Text under study
******

Heidegger predicted the end of the twentieth century, immersion in a state of empty noise, meaninglessness. He said that technology did not bring the world closer, but made it “close”, that is, maximally alienated from its truth while maintaining formal contact of everything with everyone.

Heidegger argued that the stronger and faster the spring of progress unfolds, the more the world becomes like a picture. All things of this world turn into numb objects, and the person himself becomes such an object. Technology turns into a powerful force that challenges humans. The challenge is twofold.

On the one hand, this is the temptation to succumb to technology, to become a part of it and, thus, to finally lose human essence. And just look at global trends: an unconditional, all-encompassing belief that not only human problems can be completely solved with the help of technology, but the human essence itself can be radically “improved” by it.

According to Heidegger, this is oblivion of both thinking and of being itself, which opens only in the gap between things and phenomena – and this gap is going to be eliminated by technology. Let’s look at the coronavirus pandemic through the optics of the Heidegger’s point of view.

Through the brave streams of victorious statistics, mass vaccinations, reality is inexorably revealed in its invincibility – and a person is no less defenseless against the virus than a century ago, during the Spanish flu pandemic.

“A person becomes blind to the closest one”: Heidegger very accurately pointed to the amazing blindness of most modern people – not to see reality point-blank, replacing it with a dense impenetrable cocoon of statistical data and virtual images.

Technique and technologies are plunging modern civilization deeper and deeper into a viscous trance dream-darkness. And thinking itself and the need to think as the core of human nature are almost completely forgotten.

But there is also another side of the coin. Technique is able to reveal to the limit everything inauthentic in human existence, what Heidegger called the almost untranslatable word Das Man – an impersonal pronoun, a person in the neuter gender, a kind of it.

And that’s because technology can create a situation of catastrophic choice – when a person cannot coexist with it in his inauthenticity. With its unconditional blind faith in science and technology.

With aggressive oblivion of thinking, which has become so total that even oblivion itself is no longer realized. And then – perhaps – there will be a chance to appear to a person in his true essence – i.e. as a kind of event in which and through which infinite being is revealed into the world of frozen existence. A chance for a different mindset.

******

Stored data
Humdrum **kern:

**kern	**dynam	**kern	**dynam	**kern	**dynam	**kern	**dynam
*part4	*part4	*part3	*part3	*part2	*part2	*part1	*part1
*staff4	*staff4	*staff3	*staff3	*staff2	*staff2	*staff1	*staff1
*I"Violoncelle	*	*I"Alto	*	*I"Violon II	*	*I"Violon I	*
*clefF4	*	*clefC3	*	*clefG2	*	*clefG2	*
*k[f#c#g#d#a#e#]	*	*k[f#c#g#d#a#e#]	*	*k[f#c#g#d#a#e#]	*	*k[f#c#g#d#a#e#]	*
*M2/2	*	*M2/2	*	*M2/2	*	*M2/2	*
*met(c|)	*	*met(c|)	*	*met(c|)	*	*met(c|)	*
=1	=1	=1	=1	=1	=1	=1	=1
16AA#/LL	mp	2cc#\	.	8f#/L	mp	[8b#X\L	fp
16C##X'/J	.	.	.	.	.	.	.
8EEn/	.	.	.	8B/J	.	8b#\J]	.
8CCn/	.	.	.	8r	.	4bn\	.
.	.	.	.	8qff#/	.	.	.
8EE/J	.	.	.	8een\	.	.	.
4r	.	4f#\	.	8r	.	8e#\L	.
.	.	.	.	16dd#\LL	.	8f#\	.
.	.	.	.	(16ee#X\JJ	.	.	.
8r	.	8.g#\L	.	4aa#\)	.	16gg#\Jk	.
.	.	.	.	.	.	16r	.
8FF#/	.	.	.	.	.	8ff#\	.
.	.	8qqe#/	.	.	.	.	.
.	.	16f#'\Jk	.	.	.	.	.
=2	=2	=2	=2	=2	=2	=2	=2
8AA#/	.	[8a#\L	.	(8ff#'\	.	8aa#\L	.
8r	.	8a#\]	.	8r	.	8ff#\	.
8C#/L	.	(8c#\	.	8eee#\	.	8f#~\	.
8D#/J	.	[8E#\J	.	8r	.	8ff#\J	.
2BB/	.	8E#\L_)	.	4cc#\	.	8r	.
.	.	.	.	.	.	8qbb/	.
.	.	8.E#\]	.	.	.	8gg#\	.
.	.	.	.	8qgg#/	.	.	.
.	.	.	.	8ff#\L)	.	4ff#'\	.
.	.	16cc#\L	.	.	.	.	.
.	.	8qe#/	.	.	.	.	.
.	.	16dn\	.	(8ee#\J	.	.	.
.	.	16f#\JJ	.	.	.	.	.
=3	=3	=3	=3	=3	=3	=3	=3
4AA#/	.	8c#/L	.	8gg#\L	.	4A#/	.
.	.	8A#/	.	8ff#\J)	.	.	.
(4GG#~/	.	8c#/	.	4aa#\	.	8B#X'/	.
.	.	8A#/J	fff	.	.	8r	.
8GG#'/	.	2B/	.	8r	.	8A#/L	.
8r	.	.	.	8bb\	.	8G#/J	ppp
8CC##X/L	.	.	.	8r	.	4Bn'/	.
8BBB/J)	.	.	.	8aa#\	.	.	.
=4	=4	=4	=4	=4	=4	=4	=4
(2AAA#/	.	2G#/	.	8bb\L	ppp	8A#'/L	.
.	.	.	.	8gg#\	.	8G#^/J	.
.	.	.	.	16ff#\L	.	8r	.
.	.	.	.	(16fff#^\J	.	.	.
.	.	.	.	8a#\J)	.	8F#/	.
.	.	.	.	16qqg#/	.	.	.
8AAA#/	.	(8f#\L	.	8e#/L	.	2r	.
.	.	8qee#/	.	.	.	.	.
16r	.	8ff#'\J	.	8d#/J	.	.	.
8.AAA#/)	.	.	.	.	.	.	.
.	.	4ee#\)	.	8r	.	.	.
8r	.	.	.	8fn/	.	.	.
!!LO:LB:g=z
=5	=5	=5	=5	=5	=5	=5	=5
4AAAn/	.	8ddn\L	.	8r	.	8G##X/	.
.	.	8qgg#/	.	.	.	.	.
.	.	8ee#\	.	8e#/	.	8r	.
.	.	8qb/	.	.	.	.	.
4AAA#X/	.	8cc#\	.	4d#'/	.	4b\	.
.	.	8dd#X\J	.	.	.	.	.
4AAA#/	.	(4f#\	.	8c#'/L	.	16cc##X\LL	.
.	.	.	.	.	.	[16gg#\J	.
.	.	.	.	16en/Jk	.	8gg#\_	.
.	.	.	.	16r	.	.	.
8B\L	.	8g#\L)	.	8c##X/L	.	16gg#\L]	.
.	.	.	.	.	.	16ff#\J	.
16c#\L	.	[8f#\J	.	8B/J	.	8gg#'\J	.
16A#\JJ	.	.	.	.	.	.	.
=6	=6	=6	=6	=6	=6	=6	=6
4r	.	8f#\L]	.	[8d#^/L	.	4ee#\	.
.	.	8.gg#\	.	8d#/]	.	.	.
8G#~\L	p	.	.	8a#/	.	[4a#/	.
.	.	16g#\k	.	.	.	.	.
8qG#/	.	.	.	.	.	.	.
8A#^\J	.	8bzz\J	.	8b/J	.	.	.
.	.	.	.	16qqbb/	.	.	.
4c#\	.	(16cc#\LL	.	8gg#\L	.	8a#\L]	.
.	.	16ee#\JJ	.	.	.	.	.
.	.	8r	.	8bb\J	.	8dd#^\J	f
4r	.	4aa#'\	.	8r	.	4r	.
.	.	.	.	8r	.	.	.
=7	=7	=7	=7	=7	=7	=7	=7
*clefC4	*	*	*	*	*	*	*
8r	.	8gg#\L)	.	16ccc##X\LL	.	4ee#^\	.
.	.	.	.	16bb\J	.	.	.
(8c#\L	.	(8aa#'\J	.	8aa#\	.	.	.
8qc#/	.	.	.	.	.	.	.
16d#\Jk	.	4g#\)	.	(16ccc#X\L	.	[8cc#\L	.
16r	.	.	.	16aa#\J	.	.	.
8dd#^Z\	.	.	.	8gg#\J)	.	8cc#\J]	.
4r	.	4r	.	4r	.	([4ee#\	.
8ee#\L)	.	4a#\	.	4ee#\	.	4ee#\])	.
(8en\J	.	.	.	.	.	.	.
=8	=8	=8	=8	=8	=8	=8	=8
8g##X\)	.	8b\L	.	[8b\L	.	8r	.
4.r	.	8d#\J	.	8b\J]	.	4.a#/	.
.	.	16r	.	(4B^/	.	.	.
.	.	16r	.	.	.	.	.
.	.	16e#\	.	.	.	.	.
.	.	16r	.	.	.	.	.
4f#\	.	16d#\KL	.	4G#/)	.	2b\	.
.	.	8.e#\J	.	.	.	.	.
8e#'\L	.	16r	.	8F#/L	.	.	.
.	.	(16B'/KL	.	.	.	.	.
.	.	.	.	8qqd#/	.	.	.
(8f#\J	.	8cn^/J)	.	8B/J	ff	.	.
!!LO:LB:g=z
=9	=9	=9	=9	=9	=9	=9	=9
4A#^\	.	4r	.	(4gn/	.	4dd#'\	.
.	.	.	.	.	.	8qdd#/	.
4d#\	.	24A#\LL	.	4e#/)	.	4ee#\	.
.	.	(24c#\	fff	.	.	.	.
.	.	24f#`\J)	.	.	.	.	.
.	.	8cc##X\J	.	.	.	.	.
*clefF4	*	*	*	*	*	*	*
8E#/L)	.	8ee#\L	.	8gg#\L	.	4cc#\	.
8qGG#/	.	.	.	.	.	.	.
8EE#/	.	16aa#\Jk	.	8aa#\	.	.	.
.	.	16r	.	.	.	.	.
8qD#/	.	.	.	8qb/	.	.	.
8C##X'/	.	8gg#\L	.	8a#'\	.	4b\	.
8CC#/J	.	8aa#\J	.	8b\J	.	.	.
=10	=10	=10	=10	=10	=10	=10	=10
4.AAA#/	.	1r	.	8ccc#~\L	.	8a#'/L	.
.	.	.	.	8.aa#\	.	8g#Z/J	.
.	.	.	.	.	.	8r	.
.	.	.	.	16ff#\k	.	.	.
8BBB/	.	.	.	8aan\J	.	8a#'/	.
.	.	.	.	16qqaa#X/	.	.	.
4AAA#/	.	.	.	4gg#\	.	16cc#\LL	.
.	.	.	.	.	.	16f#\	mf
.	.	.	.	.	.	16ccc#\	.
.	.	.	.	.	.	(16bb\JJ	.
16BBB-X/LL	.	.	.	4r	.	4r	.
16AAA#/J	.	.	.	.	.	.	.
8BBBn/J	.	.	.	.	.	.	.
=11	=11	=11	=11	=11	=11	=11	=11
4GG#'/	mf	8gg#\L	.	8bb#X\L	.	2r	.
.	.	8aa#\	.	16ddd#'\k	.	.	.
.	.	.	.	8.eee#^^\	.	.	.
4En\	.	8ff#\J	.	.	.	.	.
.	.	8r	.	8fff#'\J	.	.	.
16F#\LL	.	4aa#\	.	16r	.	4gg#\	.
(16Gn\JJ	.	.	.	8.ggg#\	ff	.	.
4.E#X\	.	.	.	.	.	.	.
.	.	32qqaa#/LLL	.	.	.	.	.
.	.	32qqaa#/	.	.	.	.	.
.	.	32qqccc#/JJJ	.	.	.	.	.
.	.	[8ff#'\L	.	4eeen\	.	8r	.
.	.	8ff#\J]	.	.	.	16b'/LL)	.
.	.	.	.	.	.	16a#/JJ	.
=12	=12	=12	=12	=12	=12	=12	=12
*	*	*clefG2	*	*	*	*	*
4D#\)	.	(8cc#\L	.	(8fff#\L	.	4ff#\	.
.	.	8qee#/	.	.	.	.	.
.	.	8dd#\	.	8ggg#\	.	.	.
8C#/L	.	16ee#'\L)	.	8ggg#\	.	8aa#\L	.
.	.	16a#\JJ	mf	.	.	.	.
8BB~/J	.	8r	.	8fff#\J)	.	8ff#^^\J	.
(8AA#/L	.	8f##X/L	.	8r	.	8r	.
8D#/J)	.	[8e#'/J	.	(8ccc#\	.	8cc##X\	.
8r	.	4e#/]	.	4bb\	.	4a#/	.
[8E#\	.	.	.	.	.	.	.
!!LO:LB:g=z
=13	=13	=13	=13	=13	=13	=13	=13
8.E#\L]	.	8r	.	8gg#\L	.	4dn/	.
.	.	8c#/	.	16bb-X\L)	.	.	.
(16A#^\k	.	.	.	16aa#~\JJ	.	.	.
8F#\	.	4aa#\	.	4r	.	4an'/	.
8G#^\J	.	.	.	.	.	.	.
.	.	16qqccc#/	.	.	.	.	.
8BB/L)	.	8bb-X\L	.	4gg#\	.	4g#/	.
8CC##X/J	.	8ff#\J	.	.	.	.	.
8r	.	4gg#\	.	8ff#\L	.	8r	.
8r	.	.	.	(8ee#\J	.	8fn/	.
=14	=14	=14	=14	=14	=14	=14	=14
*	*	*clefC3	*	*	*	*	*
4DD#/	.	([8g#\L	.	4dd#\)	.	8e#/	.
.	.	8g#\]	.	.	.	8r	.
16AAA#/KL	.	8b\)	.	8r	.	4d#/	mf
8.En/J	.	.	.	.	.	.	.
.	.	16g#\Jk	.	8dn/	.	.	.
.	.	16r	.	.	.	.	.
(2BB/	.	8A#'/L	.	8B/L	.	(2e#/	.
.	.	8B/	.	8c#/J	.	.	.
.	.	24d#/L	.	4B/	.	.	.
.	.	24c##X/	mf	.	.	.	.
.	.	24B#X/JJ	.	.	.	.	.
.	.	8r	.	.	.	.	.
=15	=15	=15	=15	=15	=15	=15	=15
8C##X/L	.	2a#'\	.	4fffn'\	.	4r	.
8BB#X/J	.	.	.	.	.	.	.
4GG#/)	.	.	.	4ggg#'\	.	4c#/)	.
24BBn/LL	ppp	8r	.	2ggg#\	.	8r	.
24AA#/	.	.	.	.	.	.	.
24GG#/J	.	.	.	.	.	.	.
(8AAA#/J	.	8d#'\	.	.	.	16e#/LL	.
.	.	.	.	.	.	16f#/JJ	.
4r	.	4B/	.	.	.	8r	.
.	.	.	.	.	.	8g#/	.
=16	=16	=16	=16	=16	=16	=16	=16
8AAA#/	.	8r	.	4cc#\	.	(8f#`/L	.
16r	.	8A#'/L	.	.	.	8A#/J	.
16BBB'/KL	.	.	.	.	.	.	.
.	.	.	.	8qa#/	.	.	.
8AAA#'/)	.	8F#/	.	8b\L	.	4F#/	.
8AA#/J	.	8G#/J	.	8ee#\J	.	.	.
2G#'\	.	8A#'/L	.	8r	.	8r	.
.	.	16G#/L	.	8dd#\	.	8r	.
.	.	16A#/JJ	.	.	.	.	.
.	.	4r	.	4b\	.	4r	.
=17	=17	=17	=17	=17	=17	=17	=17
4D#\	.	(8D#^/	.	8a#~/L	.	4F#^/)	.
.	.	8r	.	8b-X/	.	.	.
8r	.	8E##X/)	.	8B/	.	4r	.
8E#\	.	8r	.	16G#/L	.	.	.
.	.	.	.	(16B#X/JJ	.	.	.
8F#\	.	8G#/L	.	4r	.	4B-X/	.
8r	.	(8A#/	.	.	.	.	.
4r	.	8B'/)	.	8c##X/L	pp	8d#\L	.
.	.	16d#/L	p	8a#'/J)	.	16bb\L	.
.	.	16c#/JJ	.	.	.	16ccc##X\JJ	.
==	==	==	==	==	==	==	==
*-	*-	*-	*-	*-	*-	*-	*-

******

In the text on Heidegger and technology, could you turn the paragraph beginning "Heidegger argued that the stronger and faster" into a short bulleted list of its main facts?

Answer space
- The stronger and faster progress unfolds, the more the world becomes like a picture.
- All things turn into numb objects, and the person becomes one as well.
- Technology becomes a powerful force that challenges humans.
- That challenge is twofold.